Deine E-Mail-Adresse wird nicht veröffentlicht. Erforderliche Felder sind mit * markiert.

  1. bernd sagt:

    DDR Volkskammer Geschwätz!

  2. KHD sagt:

    Herr Singhammer hat sich mit seinen kriptisch verklausulierten, aber gut strukturierten (1,/2,/3./4.) Antworten klar für den ESM ausgesprochen, sonst hätte 4. (Nachtragshaushalt für den ESM) fehlen müssen. Wer einen Nachtragshaushalt für den ESM fordert, kann nicht so ganz gegen den ESM sein. Die Antworten zu den Fragen 2 und 3 hat Herr Singhammer etwas besser versteckt. Aus Anwort 1. delegiert Herr Singhammer Verantwortung für die von ihm gesehenen Haftungsrisiken an den Bundesfinanzminster. Das ist politischer Usus, man schiebt die Verantwortung immer auf andere und wenn der politische Gegener sich dafür nicht anbietet, muss eben der Parteifreund herhalten. Aus Antwort 1. lässt sich keine Antwort zu den Fragen 2+3 ableiten, dafür aber ein gut eingeübter politischer Reflex. Antwort 2. lässt auf die Begründung für die Zustimmung zum ESM (Frage 2) schliessen. Anscheinend will Herr Singhammer die arme EZB entlasten mit ESM. So etwas muss im CSU Parteitag im Oktober beschlossen worden sein. Er ist halt ein CSU Mann… Antwort 3. ist vielleicht die Antwort auf eine Frage, die ihm irgendwann auch einmal gestellt wurde, und nun etwas verspätet nachgereicht wurde. Immerhin wissen wir jetzt auch seine Einstellung zu Griechenlandhilfen. Klingt doch ganz vernünftig. Vielleicht ist das aber auch die Antwort auf Frage 3 ? Wäre auch denkbar, wenn nur Griechenland vom ESM profitieren sollte. Wer weiss das heute schon ?

  3. rundertischdgf sagt:

    Singhammer drückt sich noch vor einer klaren Festlegung!

  4. akü sagt:

    Herr Singhammer sowie viele seiner Kollegen sprechen das typische „beamtendeutsch“ also auf gut deutsch, so kann man die Bevölkerung am besten verar………..Meiner Meinung nach kennen die Abgeordneten die Verträge ganz genau, und sie wissen auch was sie letztendlich tun……Armes Deutschland

  5. Anna sagt:

    Ich finde die Fragestellung der DMN ist so nicht korrekt.
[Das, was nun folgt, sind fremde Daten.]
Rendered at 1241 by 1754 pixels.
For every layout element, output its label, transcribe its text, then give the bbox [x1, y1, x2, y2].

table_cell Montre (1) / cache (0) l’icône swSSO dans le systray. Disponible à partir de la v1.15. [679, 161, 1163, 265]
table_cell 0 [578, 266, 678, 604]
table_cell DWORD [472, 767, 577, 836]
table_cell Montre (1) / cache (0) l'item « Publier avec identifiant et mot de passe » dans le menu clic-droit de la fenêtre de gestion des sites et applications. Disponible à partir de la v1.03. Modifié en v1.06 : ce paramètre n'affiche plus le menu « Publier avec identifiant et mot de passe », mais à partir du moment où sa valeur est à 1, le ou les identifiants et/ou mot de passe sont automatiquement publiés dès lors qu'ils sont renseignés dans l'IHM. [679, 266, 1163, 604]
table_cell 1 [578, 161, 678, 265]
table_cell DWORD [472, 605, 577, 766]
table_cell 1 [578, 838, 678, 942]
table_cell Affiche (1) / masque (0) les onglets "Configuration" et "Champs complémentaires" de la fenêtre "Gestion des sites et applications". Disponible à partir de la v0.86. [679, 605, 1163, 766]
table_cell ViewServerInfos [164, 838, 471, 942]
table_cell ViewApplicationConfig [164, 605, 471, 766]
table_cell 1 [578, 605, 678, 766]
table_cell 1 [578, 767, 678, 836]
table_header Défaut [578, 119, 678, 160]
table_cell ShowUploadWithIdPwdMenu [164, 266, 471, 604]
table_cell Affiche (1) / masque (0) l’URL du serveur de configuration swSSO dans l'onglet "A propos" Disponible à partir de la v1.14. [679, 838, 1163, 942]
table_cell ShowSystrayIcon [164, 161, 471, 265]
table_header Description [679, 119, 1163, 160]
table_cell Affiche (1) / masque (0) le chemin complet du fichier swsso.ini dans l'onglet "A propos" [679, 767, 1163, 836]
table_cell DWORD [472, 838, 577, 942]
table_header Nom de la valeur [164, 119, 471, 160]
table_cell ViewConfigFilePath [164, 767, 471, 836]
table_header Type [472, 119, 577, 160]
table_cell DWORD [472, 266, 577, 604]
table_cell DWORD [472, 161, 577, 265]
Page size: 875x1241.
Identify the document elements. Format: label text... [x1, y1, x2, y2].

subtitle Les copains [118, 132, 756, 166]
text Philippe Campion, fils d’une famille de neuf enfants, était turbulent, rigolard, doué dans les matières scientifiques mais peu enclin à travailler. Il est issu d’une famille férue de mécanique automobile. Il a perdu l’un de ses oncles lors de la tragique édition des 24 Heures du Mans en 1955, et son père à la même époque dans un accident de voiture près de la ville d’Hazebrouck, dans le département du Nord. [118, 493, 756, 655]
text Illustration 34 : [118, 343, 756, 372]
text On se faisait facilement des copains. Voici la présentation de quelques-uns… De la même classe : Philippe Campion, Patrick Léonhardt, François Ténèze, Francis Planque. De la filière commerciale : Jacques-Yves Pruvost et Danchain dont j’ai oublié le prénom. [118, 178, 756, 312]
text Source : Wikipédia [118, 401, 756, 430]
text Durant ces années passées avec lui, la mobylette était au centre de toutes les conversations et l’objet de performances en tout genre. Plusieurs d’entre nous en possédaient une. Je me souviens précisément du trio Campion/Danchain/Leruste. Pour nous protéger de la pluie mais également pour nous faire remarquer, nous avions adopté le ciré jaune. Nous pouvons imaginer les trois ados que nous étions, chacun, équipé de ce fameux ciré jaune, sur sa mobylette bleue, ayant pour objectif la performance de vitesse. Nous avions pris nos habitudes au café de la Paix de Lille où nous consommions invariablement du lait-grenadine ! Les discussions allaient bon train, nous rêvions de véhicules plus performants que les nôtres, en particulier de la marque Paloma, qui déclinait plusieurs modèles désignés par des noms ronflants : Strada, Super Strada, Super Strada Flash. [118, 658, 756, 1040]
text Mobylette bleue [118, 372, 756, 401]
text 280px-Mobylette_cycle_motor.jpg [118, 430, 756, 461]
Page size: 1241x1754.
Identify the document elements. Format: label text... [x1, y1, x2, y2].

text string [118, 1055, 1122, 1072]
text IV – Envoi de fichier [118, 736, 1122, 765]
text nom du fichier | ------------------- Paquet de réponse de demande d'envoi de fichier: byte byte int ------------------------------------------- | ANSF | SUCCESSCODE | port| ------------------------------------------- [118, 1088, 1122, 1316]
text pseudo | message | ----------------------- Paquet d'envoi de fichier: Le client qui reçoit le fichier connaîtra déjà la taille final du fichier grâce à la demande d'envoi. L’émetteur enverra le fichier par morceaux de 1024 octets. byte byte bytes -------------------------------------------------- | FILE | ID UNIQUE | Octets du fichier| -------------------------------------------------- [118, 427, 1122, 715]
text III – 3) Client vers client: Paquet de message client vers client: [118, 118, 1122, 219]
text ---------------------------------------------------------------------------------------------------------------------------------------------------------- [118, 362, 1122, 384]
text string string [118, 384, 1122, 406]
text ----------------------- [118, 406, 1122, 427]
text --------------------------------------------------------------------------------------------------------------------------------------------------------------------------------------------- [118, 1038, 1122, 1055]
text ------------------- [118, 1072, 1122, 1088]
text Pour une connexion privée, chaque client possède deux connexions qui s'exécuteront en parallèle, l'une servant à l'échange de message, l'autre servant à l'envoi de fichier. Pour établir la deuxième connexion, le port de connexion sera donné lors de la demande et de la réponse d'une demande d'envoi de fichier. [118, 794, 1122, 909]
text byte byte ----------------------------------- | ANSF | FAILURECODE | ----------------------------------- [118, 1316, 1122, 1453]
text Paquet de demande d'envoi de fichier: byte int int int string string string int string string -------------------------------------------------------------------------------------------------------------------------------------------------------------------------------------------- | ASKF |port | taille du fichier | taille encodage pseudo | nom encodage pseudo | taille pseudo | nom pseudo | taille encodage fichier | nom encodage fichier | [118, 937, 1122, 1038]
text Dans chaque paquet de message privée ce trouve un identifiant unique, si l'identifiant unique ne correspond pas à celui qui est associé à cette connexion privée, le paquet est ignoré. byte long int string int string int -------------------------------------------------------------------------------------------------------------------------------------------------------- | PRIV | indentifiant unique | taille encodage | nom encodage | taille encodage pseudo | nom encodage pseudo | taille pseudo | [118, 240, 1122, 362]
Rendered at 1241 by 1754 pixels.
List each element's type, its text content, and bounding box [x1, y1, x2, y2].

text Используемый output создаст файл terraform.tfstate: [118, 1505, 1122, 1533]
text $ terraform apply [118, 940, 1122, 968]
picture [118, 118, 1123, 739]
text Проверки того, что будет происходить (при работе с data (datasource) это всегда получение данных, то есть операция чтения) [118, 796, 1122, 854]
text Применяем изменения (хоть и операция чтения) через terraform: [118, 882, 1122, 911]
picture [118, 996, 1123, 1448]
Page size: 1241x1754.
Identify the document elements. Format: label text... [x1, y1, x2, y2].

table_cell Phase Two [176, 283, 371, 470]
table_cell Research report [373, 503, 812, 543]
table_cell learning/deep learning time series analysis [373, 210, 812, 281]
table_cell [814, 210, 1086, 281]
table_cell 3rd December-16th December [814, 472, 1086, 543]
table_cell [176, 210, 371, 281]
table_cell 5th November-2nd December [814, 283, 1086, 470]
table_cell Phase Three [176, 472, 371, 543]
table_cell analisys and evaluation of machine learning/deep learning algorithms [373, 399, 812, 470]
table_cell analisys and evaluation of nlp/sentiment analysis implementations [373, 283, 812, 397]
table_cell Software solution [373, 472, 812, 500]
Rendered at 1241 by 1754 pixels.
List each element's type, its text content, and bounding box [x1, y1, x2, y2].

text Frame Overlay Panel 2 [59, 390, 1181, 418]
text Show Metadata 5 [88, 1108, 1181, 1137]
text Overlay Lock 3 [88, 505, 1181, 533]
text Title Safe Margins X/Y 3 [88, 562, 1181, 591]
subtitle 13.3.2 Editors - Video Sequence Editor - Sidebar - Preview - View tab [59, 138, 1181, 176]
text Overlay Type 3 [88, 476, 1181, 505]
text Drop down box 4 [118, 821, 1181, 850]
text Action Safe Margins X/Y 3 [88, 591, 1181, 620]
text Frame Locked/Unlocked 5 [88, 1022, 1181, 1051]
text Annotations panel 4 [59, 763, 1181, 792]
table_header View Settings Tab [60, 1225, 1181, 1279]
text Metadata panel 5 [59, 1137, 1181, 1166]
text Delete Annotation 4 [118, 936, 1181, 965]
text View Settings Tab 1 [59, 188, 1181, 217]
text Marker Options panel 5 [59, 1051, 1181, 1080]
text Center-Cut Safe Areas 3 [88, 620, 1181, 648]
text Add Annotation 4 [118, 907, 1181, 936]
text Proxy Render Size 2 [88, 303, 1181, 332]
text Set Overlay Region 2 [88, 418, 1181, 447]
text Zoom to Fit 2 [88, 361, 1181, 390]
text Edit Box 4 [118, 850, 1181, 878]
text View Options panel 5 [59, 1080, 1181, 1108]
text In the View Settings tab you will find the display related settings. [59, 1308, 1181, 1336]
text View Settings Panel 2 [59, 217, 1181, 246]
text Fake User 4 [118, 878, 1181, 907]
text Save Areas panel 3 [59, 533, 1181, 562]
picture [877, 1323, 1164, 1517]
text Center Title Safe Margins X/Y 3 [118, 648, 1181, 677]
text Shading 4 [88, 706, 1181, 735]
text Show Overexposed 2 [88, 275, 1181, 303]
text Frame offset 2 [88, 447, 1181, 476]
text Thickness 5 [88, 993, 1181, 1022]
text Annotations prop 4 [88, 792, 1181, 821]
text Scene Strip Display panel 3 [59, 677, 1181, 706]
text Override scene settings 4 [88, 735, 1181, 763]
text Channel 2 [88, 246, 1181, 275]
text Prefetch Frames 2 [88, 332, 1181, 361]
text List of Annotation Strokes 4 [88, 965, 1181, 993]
    Was genau meint der J.S., ist er nun klar für oder gegen den ESM?

    Der schwafelt genau um den heissen Brei rum wie alle anderen die nichts zu sagen haben.

  6. Wutbürger sagt:

    Herr Singhammer, haben Sie wirklich nicht die Zeit, die in dieser Umfrage gestellten 3 Fragen vor der Antwort zu lesen? Von Ihnen kommen ja ganz vernünftige Statements zu den im Raum stehenden brennenden Fragen, aber was sollen die Leser jetzt daraus entnehmen? Pro ESM? Bei einem fahrlässig aufgelaufenen Risiko von über 1000Mrd, also 3 Bundeshaushalten für fremde Mächte? Trotz Rechtslage NO-BAILOUT?

  7. Andreas Z sagt:

    Sehr geehrter Herr Singhammer,
    Sie drücken sich vor der Aussage, ob Sie für oder gegen den ESM stimmen werden. Sie sprechen verschiedene Themen an, die dafür sprechen, den Kurs endlich zu ändern.
    Aber bedauerlicherweise steht auch die CSU nicht zu ihrem Wort und streut den Bürgern nur Sand in die Augen. Ich hoffe Sie bekommen ein kräftige Quittung von den Wählern in Bayern. Mit den FREIEN WÄHLERN haben sie ja eine Konkurrenz, die im Gegensatz zur CSU eine EURO-realistische Linie fährt.
    Gruß
    Andreas Z

  8. Dankmar sagt:

    Der gute Herr Singhammer redet am Thema vorbei. Wird er den ESM-Vertrag zustimmen oder nicht. Den Spruch „In der Kürze liegt die Würze“ scheint er nicht zu kennen. Beim lesen seiner Aussage habe ich das Gefühl dass er den ESM-Vertrag nicht gelesen hat.

  9. G.N. sagt:

    Schön.
    Und wie entscheiden Sie sich nun?
    Bei all dem, was Sie hier heruntergebetet haben, kann die Antwort eigentlich nur heißen, dass Sie „NEIN“ zum ESM sagen, denn nichts davon erfüllt dieser.
    Also: WAS WOLLEN SIE IHREN WÄHLERN, DENEN SIE RECHENSCHAFT SCHULDEN NUN SAGEN???????